Content starts

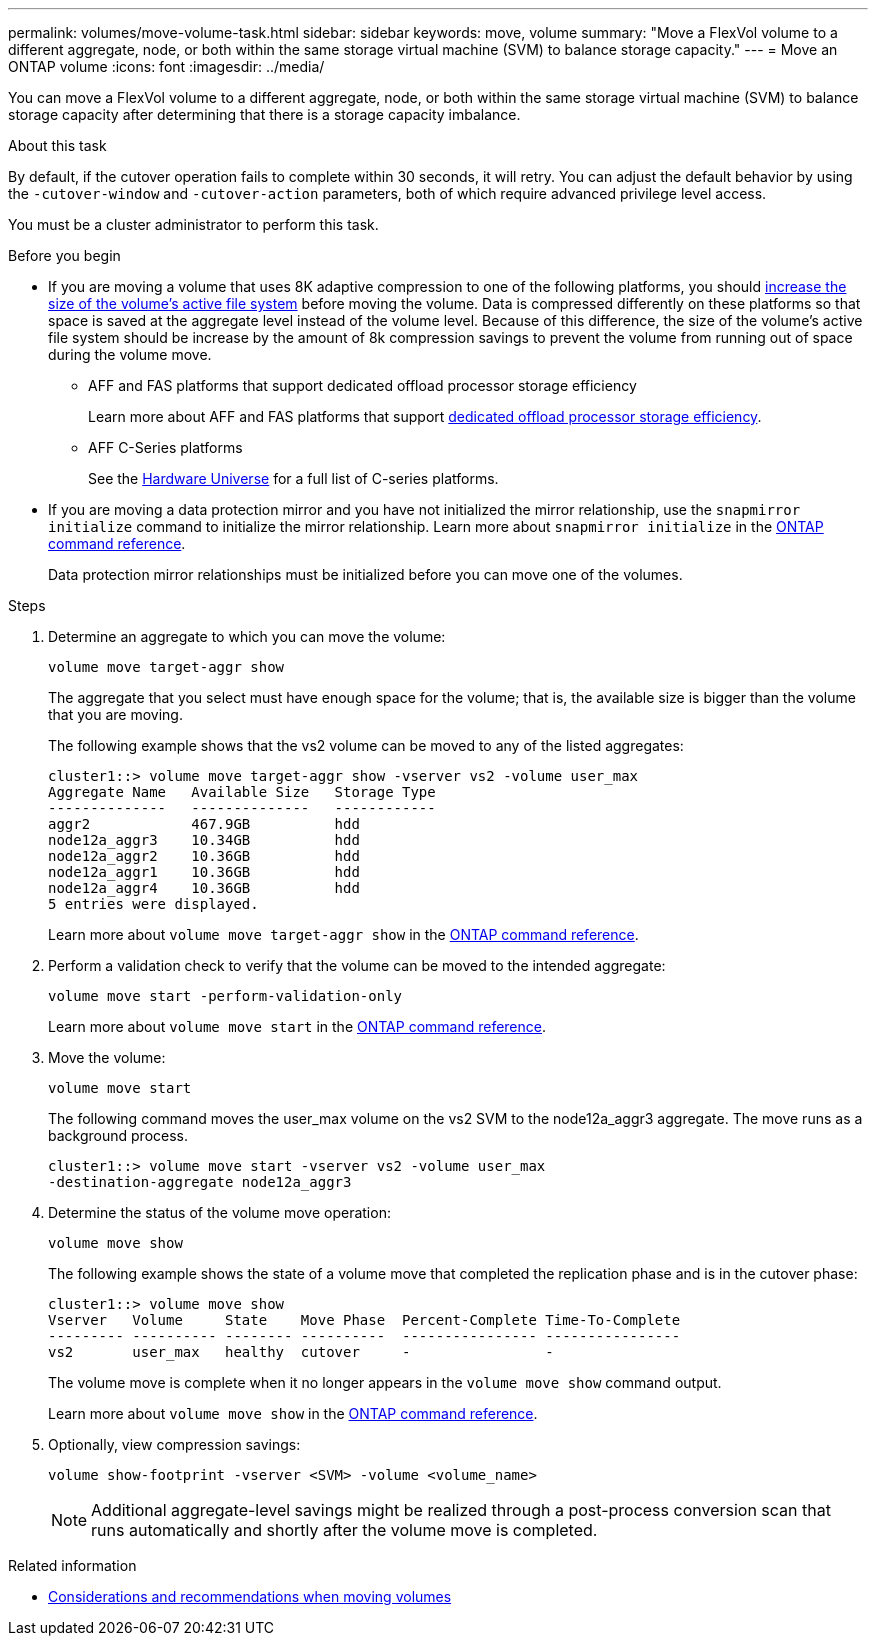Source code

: ---
permalink: volumes/move-volume-task.html
sidebar: sidebar
keywords: move, volume
summary: "Move a FlexVol volume to a different aggregate, node, or both within the same storage virtual machine (SVM) to balance storage capacity."
---
= Move an ONTAP volume
:icons: font
:imagesdir: ../media/

[.lead]
You can move a FlexVol volume to a different aggregate, node, or both within the same storage virtual machine (SVM) to balance storage capacity after determining that there is a storage capacity imbalance.

.About this task

By default, if the cutover operation fails to complete within 30 seconds, it will retry. You can adjust the default behavior by using the `-cutover-window` and `-cutover-action` parameters, both of which require advanced privilege level access.

You must be a cluster administrator to perform this task. 

.Before you begin

* If you are moving a volume that uses 8K adaptive compression to one of the following platforms, you should link:increase-volume-active-file-system-size.html[increase the size of the volume's active file system] before moving the volume. Data is compressed differently on these platforms so that space is saved at the aggregate level instead of the volume level. Because of this difference, the size of the volume's active file system should be increase by the amount of 8k compression savings to prevent the volume from running out of space during the volume move.

** AFF and FAS platforms that support dedicated offload processor storage efficiency 
+
Learn more about AFF and FAS platforms that support link:../concepts/builtin-storage-efficiency-concept.html[dedicated offload processor storage efficiency]. 
** AFF C-Series platforms
+
See the link:https://hwu.netapp.com/[Hardware Universe^] for a full list of C-series platforms.

* If you are moving a data protection mirror and you have not initialized the mirror relationship, use the `snapmirror initialize` command to initialize the mirror relationship. Learn more about `snapmirror initialize` in the link:https://docs.netapp.com/us-en/ontap-cli/snapmirror-initialize.html[ONTAP command reference^].
+
Data protection mirror relationships must be initialized before you can move one of the volumes.

.Steps

. Determine an aggregate to which you can move the volume:
+
[source,cli]
----
volume move target-aggr show
----
+
The aggregate that you select must have enough space for the volume; that is, the available size is bigger than the volume that you are moving.
+
The following example shows that the vs2 volume can be moved to any of the listed aggregates:
+
----
cluster1::> volume move target-aggr show -vserver vs2 -volume user_max
Aggregate Name   Available Size   Storage Type
--------------   --------------   ------------
aggr2            467.9GB          hdd
node12a_aggr3    10.34GB          hdd
node12a_aggr2    10.36GB          hdd
node12a_aggr1    10.36GB          hdd
node12a_aggr4    10.36GB          hdd
5 entries were displayed.
----
+
Learn more about `volume move target-aggr show` in the link:https://docs.netapp.com/us-en/ontap-cli/volume-move-target-aggr-show.html[ONTAP command reference^].

. Perform a validation check to verify that the volume can be moved to the intended aggregate: 
+
[source,cli]
----
volume move start -perform-validation-only
----
+
Learn more about `volume move start` in the link:https://docs.netapp.com/us-en/ontap-cli/volume-move-start.html[ONTAP command reference^].

. Move the volume:
+
[source,cli]
----
volume move start
----
+
The following command moves the user_max volume on the vs2 SVM to the node12a_aggr3 aggregate. The move runs as a background process.
+
----
cluster1::> volume move start -vserver vs2 -volume user_max
-destination-aggregate node12a_aggr3
----

. Determine the status of the volume move operation:
+
[source,cli]
----
volume move show
----
+
The following example shows the state of a volume move that completed the replication phase and is in the cutover phase:
+
----

cluster1::> volume move show
Vserver   Volume     State    Move Phase  Percent-Complete Time-To-Complete
--------- ---------- -------- ----------  ---------------- ----------------
vs2       user_max   healthy  cutover     -                -
----
+
The volume move is complete when it no longer appears in the `volume move show` command output.
+
Learn more about `volume move show` in the link:https://docs.netapp.com/us-en/ontap-cli/volume-move-show.html[ONTAP command reference^].

. Optionally, view compression savings:
+
[source,cli]
----
volume show-footprint -vserver <SVM> -volume <volume_name>
----
+
[NOTE]
Additional aggregate-level savings might be realized through a post-process conversion scan that runs automatically and shortly after the volume move is completed.

.Related information
* link:recommendations-moving-concept.html[Considerations and recommendations when moving volumes]


// 2025 Sept 25, Git Issue 1843
// 2025 Sept 25, GitIssue 1843
// 2025-Sept-12, ONTAPDOC-3298
// 2025 Apr 09, ONTAPDOC-2758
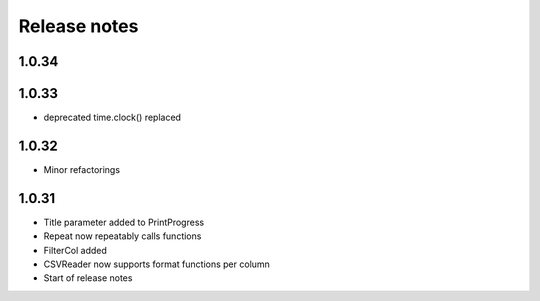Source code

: Release notes
=============

1.0.34
------

1.0.33
------

- deprecated time.clock() replaced

1.0.32
------

- Minor refactorings


1.0.31
------

- Title parameter added to PrintProgress
- Repeat now repeatably calls functions
- FilterCol added
- CSVReader now supports format functions per column
- Start of release notes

Content ends

● **Problem description**: Every record above should reappear exactly, with the pictures gone.

● **Result of this task**:
Source code

: ---
permalink: volumes/move-volume-task.html
sidebar: sidebar
keywords: move, volume
summary: "Move a FlexVol volume to a different aggregate, node, or both within the same storage virtual machine (SVM) to balance storage capacity."
---
= Move an ONTAP volume
:icons: font
:imagesdir: ../media/

[.lead]
You can move a FlexVol volume to a different aggregate, node, or both within the same storage virtual machine (SVM) to balance storage capacity after determining that there is a storage capacity imbalance.

.About this task

By default, if the cutover operation fails to complete within 30 seconds, it will retry. You can adjust the default behavior by using the `-cutover-window` and `-cutover-action` parameters, both of which require advanced privilege level access.

You must be a cluster administrator to perform this task. 

.Before you begin

* If you are moving a volume that uses 8K adaptive compression to one of the following platforms, you should link:increase-volume-active-file-system-size.html[increase the size of the volume's active file system] before moving the volume. Data is compressed differently on these platforms so that space is saved at the aggregate level instead of the volume level. Because of this difference, the size of the volume's active file system should be increase by the amount of 8k compression savings to prevent the volume from running out of space during the volume move.

** AFF and FAS platforms that support dedicated offload processor storage efficiency 
+
Learn more about AFF and FAS platforms that support link:../concepts/builtin-storage-efficiency-concept.html[dedicated offload processor storage efficiency]. 
** AFF C-Series platforms
+
See the link:https://hwu.netapp.com/[Hardware Universe^] for a full list of C-series platforms.

* If you are moving a data protection mirror and you have not initialized the mirror relationship, use the `snapmirror initialize` command to initialize the mirror relationship. Learn more about `snapmirror initialize` in the link:https://docs.netapp.com/us-en/ontap-cli/snapmirror-initialize.html[ONTAP command reference^].
+
Data protection mirror relationships must be initialized before you can move one of the volumes.

.Steps

. Determine an aggregate to which you can move the volume:
+
[source,cli]
----
volume move target-aggr show
----
+
The aggregate that you select must have enough space for the volume; that is, the available size is bigger than the volume that you are moving.
+
The following example shows that the vs2 volume can be moved to any of the listed aggregates:
+
----
cluster1::> volume move target-aggr show -vserver vs2 -volume user_max
Aggregate Name   Available Size   Storage Type
--------------   --------------   ------------
aggr2            467.9GB          hdd
node12a_aggr3    10.34GB          hdd
node12a_aggr2    10.36GB          hdd
node12a_aggr1    10.36GB          hdd
node12a_aggr4    10.36GB          hdd
5 entries were displayed.
----
+
Learn more about `volume move target-aggr show` in the link:https://docs.netapp.com/us-en/ontap-cli/volume-move-target-aggr-show.html[ONTAP command reference^].

. Perform a validation check to verify that the volume can be moved to the intended aggregate: 
+
[source,cli]
----
volume move start -perform-validation-only
----
+
Learn more about `volume move start` in the link:https://docs.netapp.com/us-en/ontap-cli/volume-move-start.html[ONTAP command reference^].

. Move the volume:
+
[source,cli]
----
volume move start
----
+
The following command moves the user_max volume on the vs2 SVM to the node12a_aggr3 aggregate. The move runs as a background process.
+
----
cluster1::> volume move start -vserver vs2 -volume user_max
-destination-aggregate node12a_aggr3
----

. Determine the status of the volume move operation:
+
[source,cli]
----
volume move show
----
+
The following example shows the state of a volume move that completed the replication phase and is in the cutover phase:
+
----

cluster1::> volume move show
Vserver   Volume     State    Move Phase  Percent-Complete Time-To-Complete
--------- ---------- -------- ----------  ---------------- ----------------
vs2       user_max   healthy  cutover     -                -
----
+
The volume move is complete when it no longer appears in the `volume move show` command output.
+
Learn more about `volume move show` in the link:https://docs.netapp.com/us-en/ontap-cli/volume-move-show.html[ONTAP command reference^].

. Optionally, view compression savings:
+
[source,cli]
----
volume show-footprint -vserver <SVM> -volume <volume_name>
----
+
[NOTE]
Additional aggregate-level savings might be realized through a post-process conversion scan that runs automatically and shortly after the volume move is completed.

.Related information
* link:recommendations-moving-concept.html[Considerations and recommendations when moving volumes]


// 2025 Sept 25, Git Issue 1843
// 2025 Sept 25, GitIssue 1843
// 2025-Sept-12, ONTAPDOC-3298
// 2025 Apr 09, ONTAPDOC-2758
Source code

: Release notes
=============

1.0.34
------

1.0.33
------

- deprecated time.clock() replaced

1.0.32
------

- Minor refactorings


1.0.31
------

- Title parameter added to PrintProgress
- Repeat now repeatably calls functions
- FilterCol added
- CSVReader now supports format functions per column
- Start of release notes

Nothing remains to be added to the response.